KANSAS CITY, MO (KCTV) -- All smoke and no fire is one reaction nicotine vape enthusiasts have for the recent spate of mysterious deaths and illnesses that have brought attention to vaping, as well as the black market and homemade recipes for vape juice with THC, the psychoactive component in marijuana.
So far, no single vaping product or ingredient has been linked to the illnesses, though most patients reported vaping THC.
But there is growing body of scientific evidence that commercially produced nicotine vaping products damage lung function. That includes an Australian university study in the peer-reviewed medical journal Respirology that was published Sunday.

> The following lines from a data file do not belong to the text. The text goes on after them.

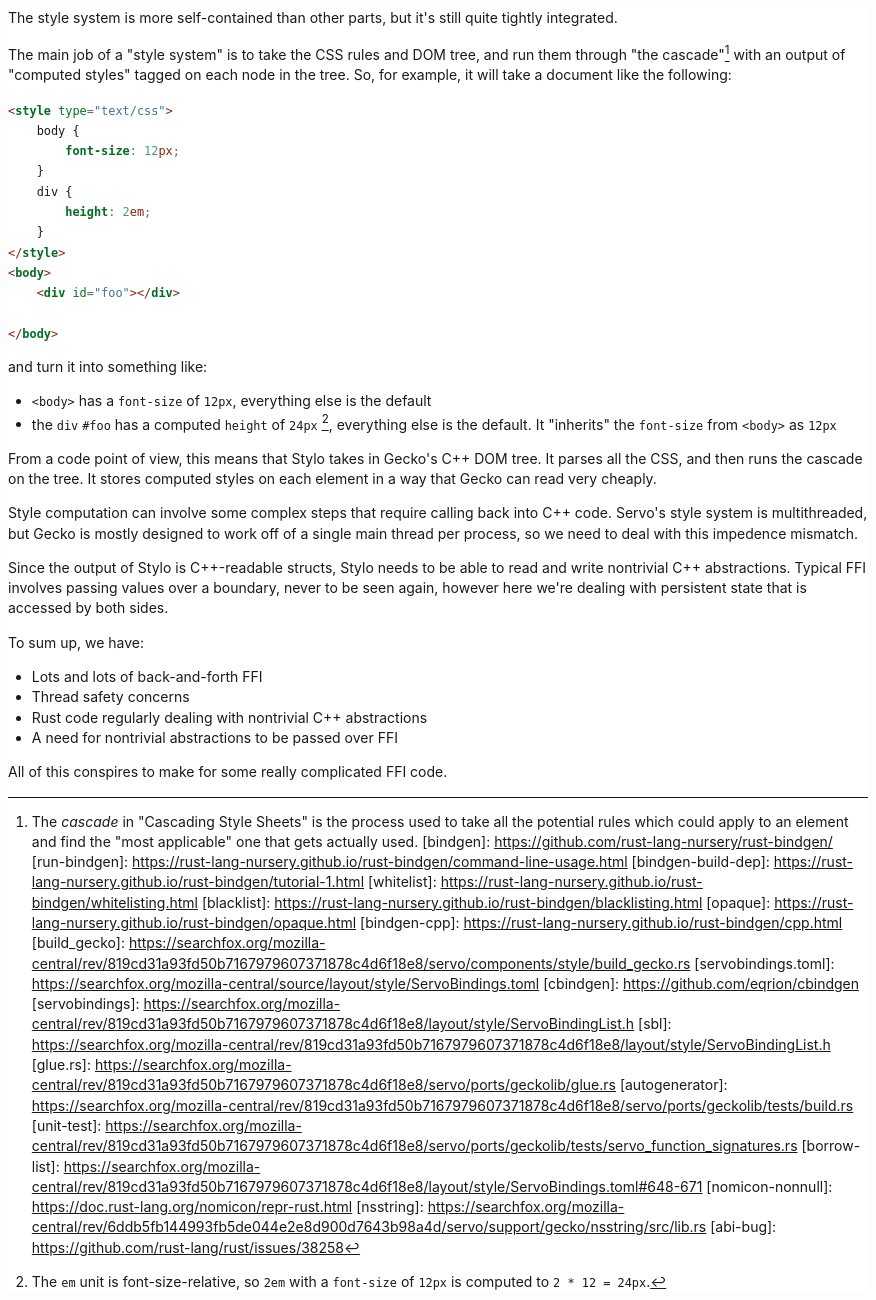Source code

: The style system is more self-contained than other parts, but it's still quite tightly integrated.

The main job of a "style system" is to take the CSS rules and DOM tree, and run them through "the cascade"[^1]
with an output of "computed styles" tagged on each node in the tree. So, for example, it will take a document like
the following:

```html
<style type="text/css">
    body {
        font-size: 12px;
    }
    div {
        height: 2em;
    }
</style>
<body>
    <div id="foo"></div>

</body>
```

and turn it into something like:

 - `<body>` has a `font-size` of `12px`, everything else is the default
 - the `div` `#foo` has a computed `height` of `24px` [^3], everything else is the default. It "inherits" the `font-size` from `<body>` as `12px`

From a code point of view, this means that Stylo takes in Gecko's C++ DOM tree. It parses all the CSS,
and then runs the cascade on the tree. It stores computed styles on each element in a way that Gecko can read
very cheaply.

Style computation can involve some complex steps that require calling back into C++ code. Servo's style system
is multithreaded, but Gecko is mostly designed to work off of a single main thread per process, so we need to
deal with this impedence mismatch.

Since the output of Stylo is C++-readable structs, Stylo needs to be able to read and write nontrivial C++
abstractions. Typical FFI involves passing values over a boundary, never to be seen again, however here we're
dealing with persistent state that is accessed by both sides.

To sum up, we have:

 - Lots and lots of back-and-forth FFI
 - Thread safety concerns
 - Rust code regularly dealing with nontrivial C++ abstractions
 - A need for nontrivial abstractions to be passed over FFI

All of this conspires to make for some really complicated FFI code.


 [Stylo]: https://hacks.mozilla.org/2017/08/inside-a-super-fast-css-engine-quantum-css-aka-stylo/
 [rustconf-kookie]: https://www.youtube.com/watch?v=x9acx2zgx4Q
 [henri-blog]: https://hsivonen.fi/modern-cpp-in-rust/
[cxx]: https://github.com/dtolnay/cxx
 [^3]: The `em` unit is font-size-relative, so `2em` with a `font-size` of `12px` is computed to `2 * 12 = 24px`.
 [^1]: The _cascade_ in "Cascading Style Sheets" is the process used to take all the potential rules which could apply to an element and find the "most applicable" one that gets actually used.
 [bindgen]: https://github.com/rust-lang-nursery/rust-bindgen/
 [run-bindgen]: https://rust-lang-nursery.github.io/rust-bindgen/command-line-usage.html
 [bindgen-build-dep]: https://rust-lang-nursery.github.io/rust-bindgen/tutorial-1.html
 [whitelist]: https://rust-lang-nursery.github.io/rust-bindgen/whitelisting.html
 [blacklist]: https://rust-lang-nursery.github.io/rust-bindgen/blacklisting.html
 [opaque]: https://rust-lang-nursery.github.io/rust-bindgen/opaque.html
 [bindgen-cpp]: https://rust-lang-nursery.github.io/rust-bindgen/cpp.html
 [build_gecko]: https://searchfox.org/mozilla-central/rev/819cd31a93fd50b7167979607371878c4d6f18e8/servo/components/style/build_gecko.rs
 [servobindings.toml]: https://searchfox.org/mozilla-central/source/layout/style/ServoBindings.toml
 [cbindgen]: https://github.com/eqrion/cbindgen
 [servobindings]: https://searchfox.org/mozilla-central/rev/819cd31a93fd50b7167979607371878c4d6f18e8/layout/style/ServoBindingList.h
 [sbl]: https://searchfox.org/mozilla-central/rev/819cd31a93fd50b7167979607371878c4d6f18e8/layout/style/ServoBindingList.h
 [glue.rs]: https://searchfox.org/mozilla-central/rev/819cd31a93fd50b7167979607371878c4d6f18e8/servo/ports/geckolib/glue.rs
 [autogenerator]: https://searchfox.org/mozilla-central/rev/819cd31a93fd50b7167979607371878c4d6f18e8/servo/ports/geckolib/tests/build.rs
 [unit-test]: https://searchfox.org/mozilla-central/rev/819cd31a93fd50b7167979607371878c4d6f18e8/servo/ports/geckolib/tests/servo_function_signatures.rs
 [borrow-list]: https://searchfox.org/mozilla-central/rev/819cd31a93fd50b7167979607371878c4d6f18e8/layout/style/ServoBindings.toml#648-671
 [nomicon-nonnull]: https://doc.rust-lang.org/nomicon/repr-rust.html
 [nsstring]: https://searchfox.org/mozilla-central/rev/6ddb5fb144993fb5de044e2e8d900d7643b98a4d/servo/support/gecko/nsstring/src/lib.rs
 [abi-bug]: https://github.com/rust-lang/rust/issues/38258
 [^4]: C++ name mangling <a href="https://en.wikipedia.org/wiki/Name_mangling#How_different_compilers_mangle_the_same_functions">is not standardized</a>, so any function with the C++ ABI will generate a `#[link_name = "_Z1foobarbaz"]` attribute on the Rust side, and the exact string used here will differ across compiler implementations and platforms. Since GCC and Clang follow the same scheme, most people will encounter this problem when their code doesn't work on Windows due to MSVC using a different scheme.
 [rust-refcount-macro]: https://searchfox.org/mozilla-central/rev/cfaa5a1d48d6bc6552199e73004ecb05d0a9c921/servo/components/style/gecko_bindings/sugar/refptr.rs#258-315
 [cpp-refcount-macro]: https://searchfox.org/mozilla-central/rev/cfaa5a1d48d6bc6552199e73004ecb05d0a9c921/layout/style/GeckoBindings.h#52-60
 [^2]: `Drop` impls are restricted in a bunch of ways for safety, in particular you cannot write `impl<T: RefCounted> Drop for RefPtr<T>` unless `RefPtr` is defined as `RefPtr<T: RefCounted>`. It's not possible to have a generic type that has an impl of `Drop` for only _some_ possible instantiations of its generics.
 [structs-refptr-methods]: https://searchfox.org/mozilla-central/rev/cfaa5a1d48d6bc6552199e73004ecb05d0a9c921/servo/components/style/gecko_bindings/sugar/refptr.rs#150-234
 [stdalloc]: https://doc.rust-lang.org/nightly/std/alloc/#the-global_allocator-attribute
 [`Vec`]: https://doc.rust-lang.org/nightly/std/vec/struct.Vec.html
 [^5]: Rust's standard library does not typically guarantee anything about the layout of its types, and furthermore, Rust does not make many guarantees about the stability of most types without a `#[repr]` attribute. This would _work_, but it would be brittle and prone to breakage.
 [triomphe]: https://docs.rs/triomphe
 [ub-repr]: https://doc.rust-lang.org/stable/nomicon/other-reprs.html
 [cpp-classes-pitfall]: #potential-pitfall-passing-c-classes-by-value-over-ffi
 [chromium-interop]: https://www.chromium.org/Home/chromium-security/memory-safety/rust-and-c-interoperability
 [steve-cxx]: https://steveklabnik.com/writing/the-cxx-debate
 [manishearth-cxx-comment]: https://www.reddit.com/r/rust/comments/ielvxu/the_cxx_debate/g2jurb3/?context=3
 [undefined-unsafe]: https://manishearth.github.io/blog/2017/12/24/undefined-vs-unsafe-in-rust/
 [autocxx]: https://github.com/google/autocxx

A University of Kansas Medical Center researcher has been using a robot to test the vapor from several standard nicotine products on healthy human cells from organ donors.
“The robot takes the vapor out of that device and pushes it over the cells,” Dr. Matthias Salathe, a Kansas University Medical Center Professor of Pulmonary and Critical Care Medicine said. “We see inflammation that is similar to tobacco and cigarettes and we see the inability of these cells to clear mucus.”
The study tested three different apple-flavored vape juices and determined the vapor kills the cells that line the airway. Dr. Salathe says the study is valuable because it’s a different setting showing the same result. He adds that those results have come not just in a petri dish. Studies in sheep show the same lung inflammation and congestion.
Dr. Salathe says so far, it appears e-cigarette vapor alone does not have as many toxins as cigarette smoke does, but it’s not yet clear what level of toxins are necessary to cause cancer. What’s clear, he says, is that this is further evidence that lung function could be a problem in the long-term.
Dr. Salathe says we won’t know for decades whether it’s worse than, better than, or the same as smoking in that regard, since that’s when we will see whether or not people who vape develop Chronic Obstructive Pulmonary Disease or COPD.
Medical experts say if you vape and feel tight chested or just “not right,” see your primary care physician as soon as possible.